Business

Canadian house prices still rising, but at slowest annual pace since January 2015

The average price of a Canadian home increased by 5 per cent to $456,722 in August from a year earlier, the smallest annual gain since January 2015, the Canadian Real Estate Association says.

Average price of Canadian home increased by 5% to $456,722 in August from year earlier, CREA reports

Three people look at a home for sale.
Vancouver's housing market is having less of an impact on the national figure than it normally does, CREA says. (Daniel Acker/Bloomberg)

The average price of a Canadian home increased by 5 per cent to $456,722 in August.
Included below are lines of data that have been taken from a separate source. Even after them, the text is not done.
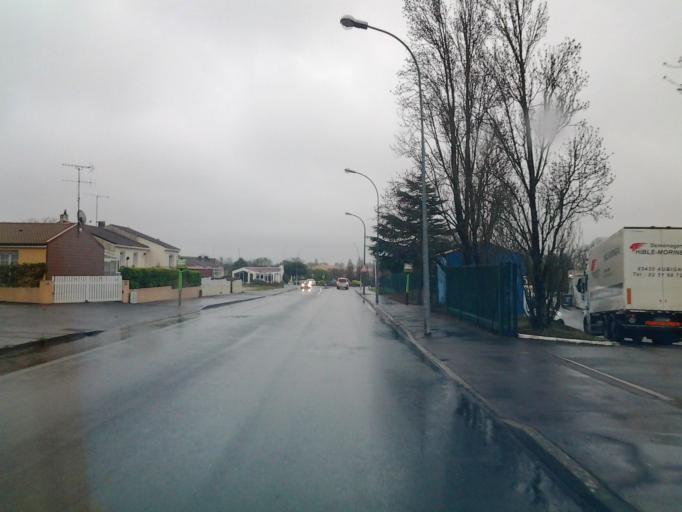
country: FR
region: Pays de la Loire
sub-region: Departement de la Vendee
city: La Roche-sur-Yon
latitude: 46.6649
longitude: -1.4558
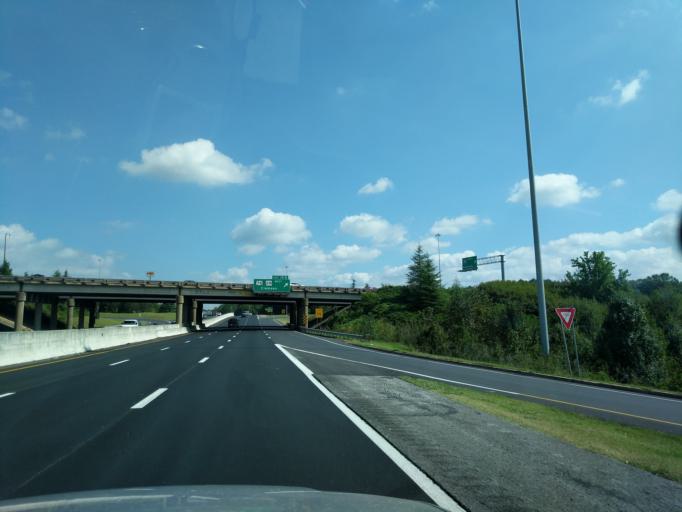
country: US
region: South Carolina
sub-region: Anderson County
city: Northlake
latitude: 34.5730
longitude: -82.7158
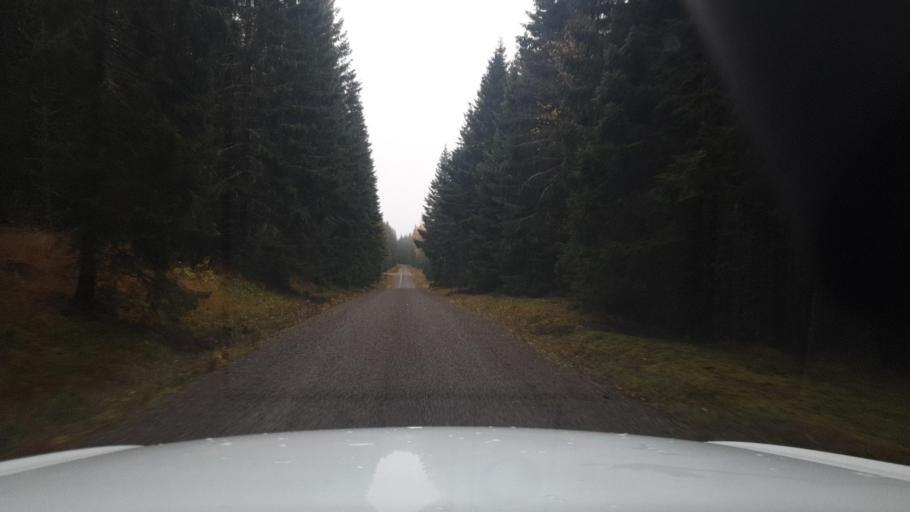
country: SE
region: Vaermland
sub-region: Eda Kommun
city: Charlottenberg
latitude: 60.0373
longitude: 12.6300
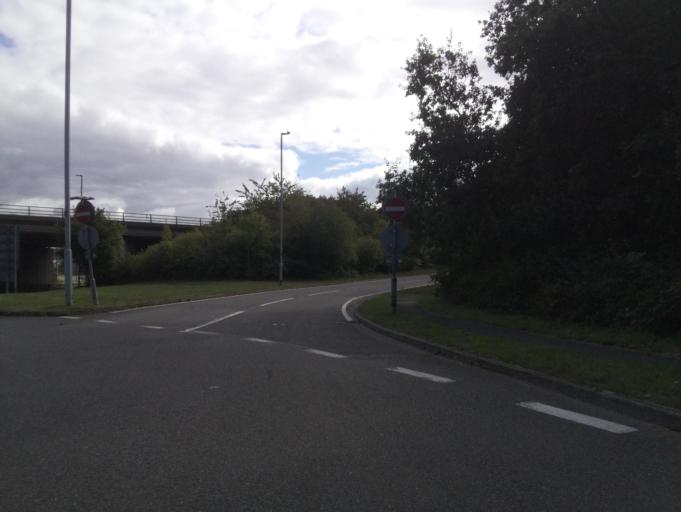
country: GB
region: England
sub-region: Leicestershire
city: Ashby de la Zouch
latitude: 52.7266
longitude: -1.4887
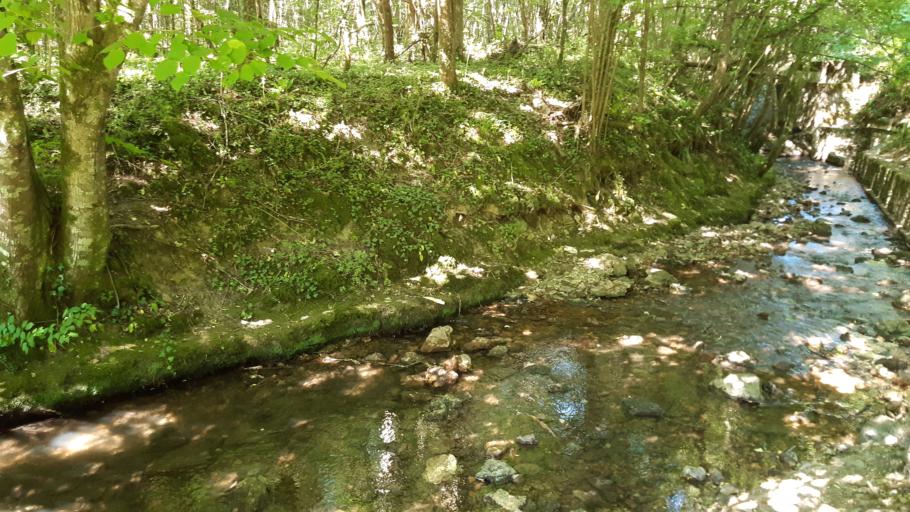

That's the smallest annual gain since January 2015, the Canadian Real Estate Association said in a release Thursday.

Hot housing markets in Toronto and Vancouver continue to skew the national average higher, but a recent cool-down in Vancouver specifically mean that city is having less of an impact that usual in the national figure, CREA said.

In July, the city slapped a 15 per cent surtax on foreign buyers, and there's anecdotal evidence that that move is already having a major impact on demand, and prices.

"Single family homes sales were already cooling before the new land transfer tax on foreign home buyers in Metro Vancouver came into effect," CREA's chief economist Gregory Klump said. "The surprise announcement of the new tax caused sales to brake hard."

If Toronto and Vancouver are stripped out of the figures, the average Canadian home was worth $357,033 in August.

As Bank of Montreal economist Robert Kavcic put it, "The big story behind the national figures (which you can go ahead and call irrelevant) [is that] Vancouver has gone cold, while Toronto is heating up to a rolling boil."